(Enregistrements fournis):
◆ ◆ ◆ ◆
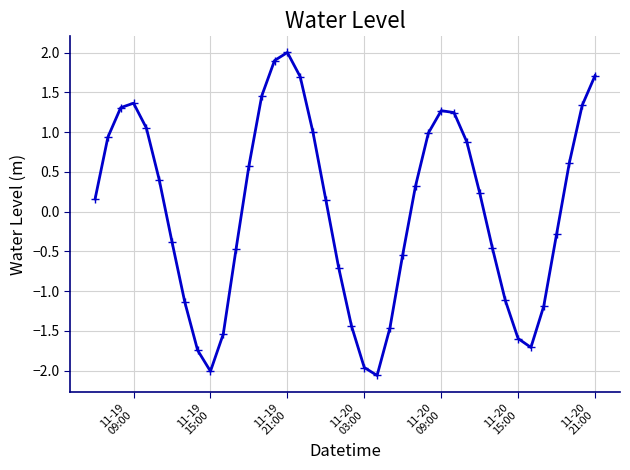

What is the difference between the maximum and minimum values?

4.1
◆ ◆ ◆ ◆
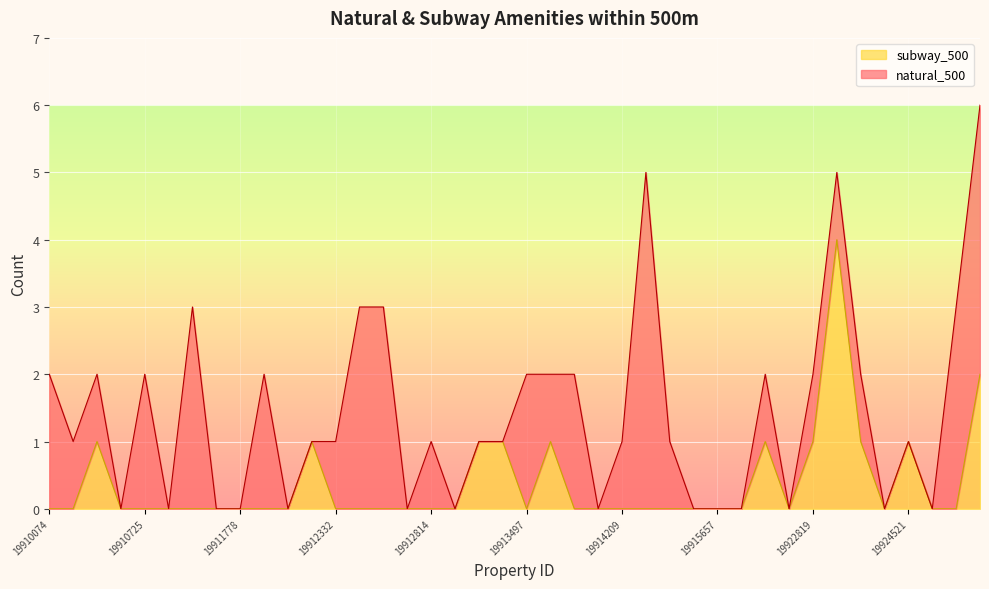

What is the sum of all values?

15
◆ ◆ ◆ ◆
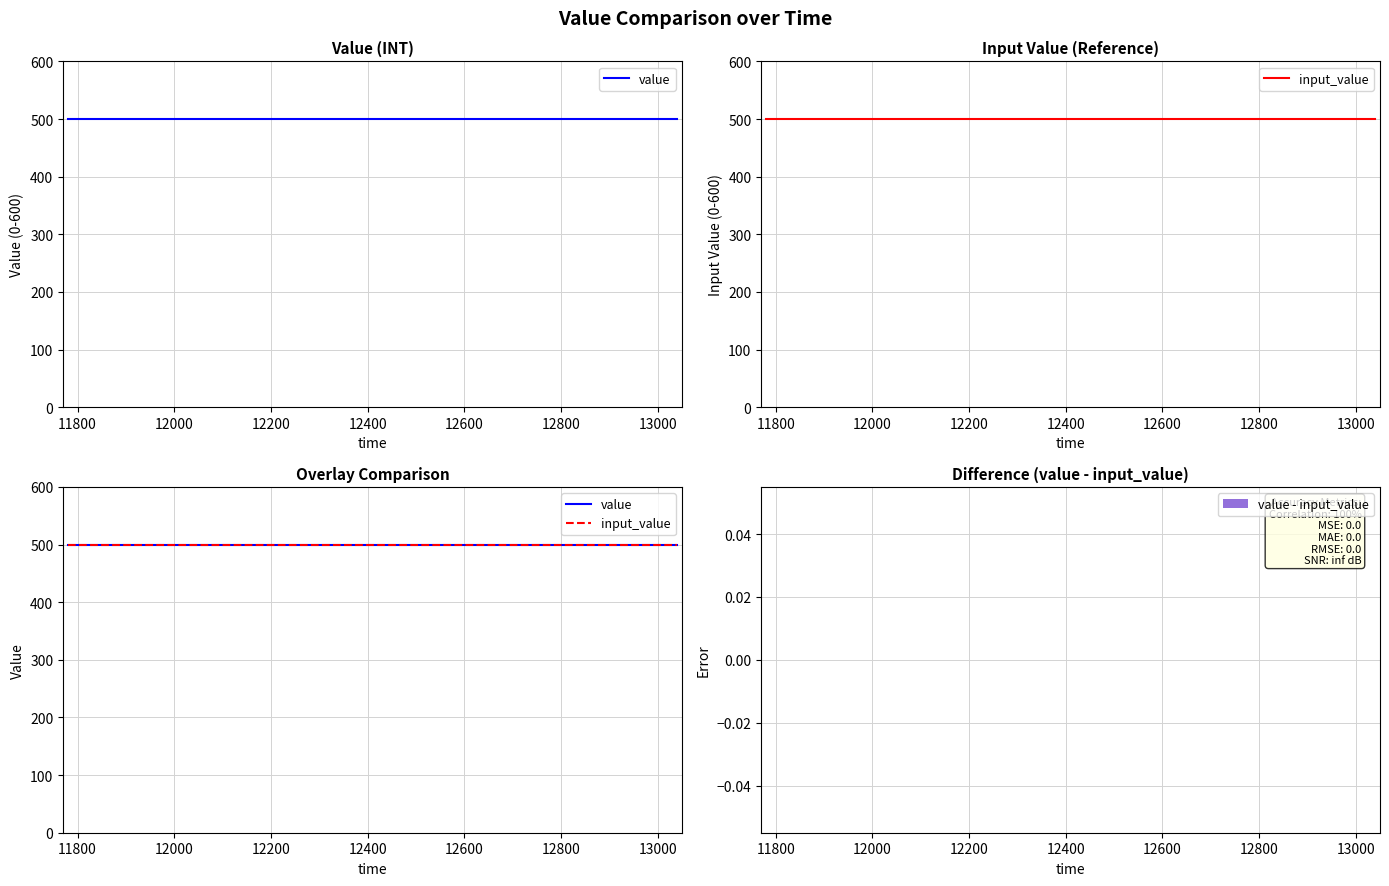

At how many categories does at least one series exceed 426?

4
◆ ◆ ◆ ◆
Comptez les lignes des enregistrements qui contiennent la chaîne « values », en respectant la casse. Donnez uniquement ce nombre.

(Solution rédigée):
2